Professor Bruce Armstrong is an Adjunct Professor at The University of Western Australia and an Emeritus Professor in the School of Public Health at The University of Sydney

This report supports the IARC monograph's conclusion that RFE is possibly carcinogenic to humans. 

Last updated: 03 Nov 2016 3:50pm
Dr Rodney Croft is Director of the Australian Centre for Electromagnetic Bioeffects Research, an NHMRC Centre of Research Excellence at the University of Wollongong

The National Toxicology Program (NTP) study addressed a range of important health-related endpoints in rats and mice and is an important contribution to the radiofrequency (RF) emission health debate.

Unfortunately there is not sufficient detail in the present report to evaluate it fully, particularly given a number of criticisms by the reviewers (and described in Appendix G of the report). Of particular note is that the rats treated with RF lived longer than the controls (which is counter intuitive given that the increased tumour rates normally lead to reduced lifespan), the controls did not have ‘any’ tumours (which is also not what is normally found), and the lack of clear dose-response relationships raises the possibility that the results may merely be ‘false positives’ (particularly given the large number of statistical comparisons, the one significant result would appear consistent with chance).
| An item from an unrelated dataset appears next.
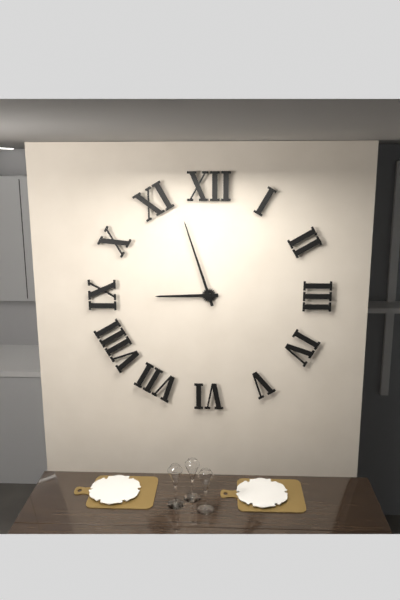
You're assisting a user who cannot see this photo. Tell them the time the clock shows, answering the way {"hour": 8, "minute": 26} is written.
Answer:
{"hour": 8, "minute": 57}
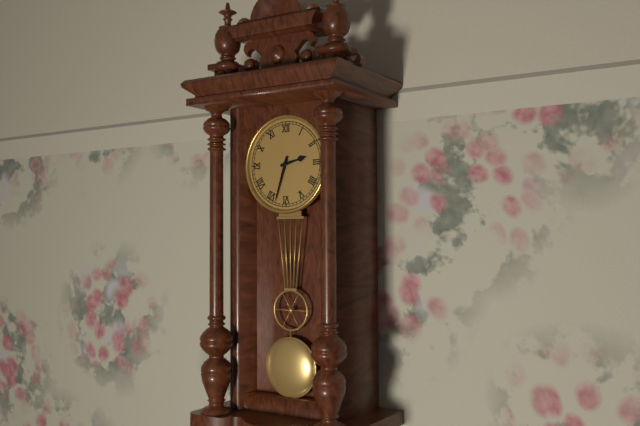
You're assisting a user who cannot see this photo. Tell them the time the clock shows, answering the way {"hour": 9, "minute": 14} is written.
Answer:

It is also noteworthy that the results do not appear consistent with the cancer rates within the human population, nor with the majority of other experimental research, even at the very high exposure levels, which are many times higher than humans are exposed to.
 
The NTP study will thus need to be fully evaluated once further details become available, and considered within the context of RF emissions science as a whole. At present though, and particularly given a range of uncertainties regarding its results, the NTP report does not provide reason to move from the current scientific consensus that mobile phone-like exposure does not impact health.